Da pazienti siamo abituati, a torto, a ritenere gli analisti onnipotenti, feribili ma non mortali, soggetti dal supposto sapere che debbono guarire gli altri e non sé stessi. In realtà, gli analisti si feriscono, si ammalano e muoiono come tutti gli umani. Certo, quando accade, fa un po’ impressione e tocca al paziente elaborare il lutto di una perdita, che è sempre una grave perdita soprattutto per il rapporto creato.

Giuseppe Pellizzari, che è stato analista di valore, non sfuggito alla grave malattia che se l’è portato via nel 2019, scrive nella prefazione: “Come le autrici di questo libro illuminante ci mostrano con sincerità e passione, la malattia del corpo porta con sé un lascito di senso capace di trasformare il soggetto che la patisce. La speranza è il nostro limite di essere umani, impossibilitati a raggiungere la certezza della verità e tuttavia, proprio per questo considerati superiori agli angeli, che tale certezza possiedono, secondo il Magghid di Mezeritch, perché abbiamo un corpo soggetto di cambiamenti”.

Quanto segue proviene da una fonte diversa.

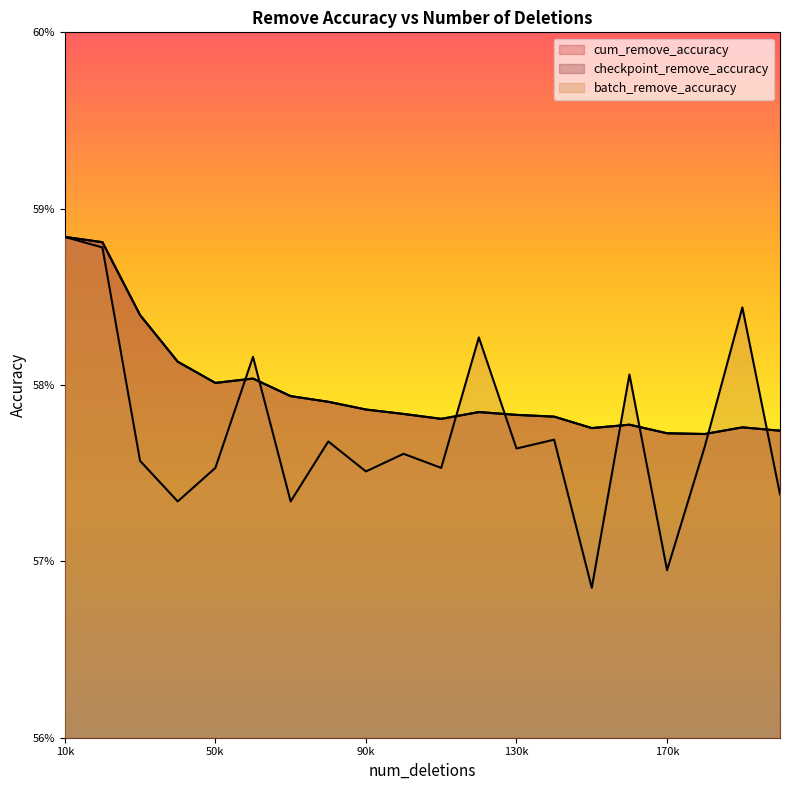

What is the total value across all series at 20000?

1.8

La stessa Corsa racconta quando dovette interrompere l’attività professionale per un intervento cardiochirurgico: “Una giovane donna, all’epoca incinta del suo primo figlio, sogna che, mentre è ricoverata in ospedale per partorire, sente la mia voce nella camera accanto. Mi viene a salutare, pensando di vedermi all’opera come medico – a quel tempo esercitavo in qualità di psichiatra ospedaliero – invece mi trova ‘vestita da paziente’, che discuto con apprensione con un chirurgo sui rischi di un’operazione che devo subire. In seduta mi stupisco molto che la signora abbia azzeccato con ‘occhio clinico’ l’organo che deve essere aggiustato e, soprattutto, che abbia colto pienamente il mio stato d’animo, connotato non solo da una grande preoccupazione, ma pure carico di speranza. Sentendomi sorpresa e confusa, decido di trattare il materiale onirico secondo il mio modello abituale e solido di lavoro: mi mantengo nel registro delle interpretazioni di transfert, lasciando fuori la realtà”.

È un libro che inesorabilmente si misura con l’idea della morte e con la morte vera, che quasi sempre scacciamo e non siamo i soli. Continua Corsa: “Di solito l’analista colpito da un’affezione a rischio di vita tende a nasconderlo. Ha paura che la notizia si diffonda, che i colleghi non gli diano più credito e che si riducano le sue opportunità d’impiego. Non è sempre così in altri ambiti lavorativi. Mi sono chiesta perché l’analista tema, forse più di altri professionisti, i danni reali alla propria soggettività corporea”.

Il limite e la speranza, il limite è speranza. Le due parti del libro aiutano a considerarli entrambi, attraversando i pensieri psicoanalitici sulla morte e approdando alla Spes, ultima dea. Tocca ad Adamo Vergine, nella postfazione, chiudere sui limiti e le speranze della psicoanalisi contemporanea: “In tutto il libro il tema della speranza non è usato, come spesso avviene nella storia, nel senso di una passività che attende il miracolo, ma come determinazione e impegno a superare gli ostacoli. Anche perché non è al primo ostacolo che si è giunti al limite. Nella vita sono molti gli ostacoli che si devono superare e non si sa mai veramente quand’è che siamo veramente al limite”.

Chi ha letto “Chi non muore si rivede”, il libro di Alberto Maggi, biblista e frate dell’Ordine dei Servi di Maria, sa cos’è la malattia, quali sono i pensieri che si annidano nella mente e le reazioni del corpo. Non è un problema di chi crede o di chi no, la morte, ma il problema. Scappare non serve, far finta di niente men che meno. Queste pagine sono indispensabile per comprendere cosa accade dentro i presunti onnipotenti, dentro i pazienti, dentro quell’incontro a cui tutti e due chiedono di guarire.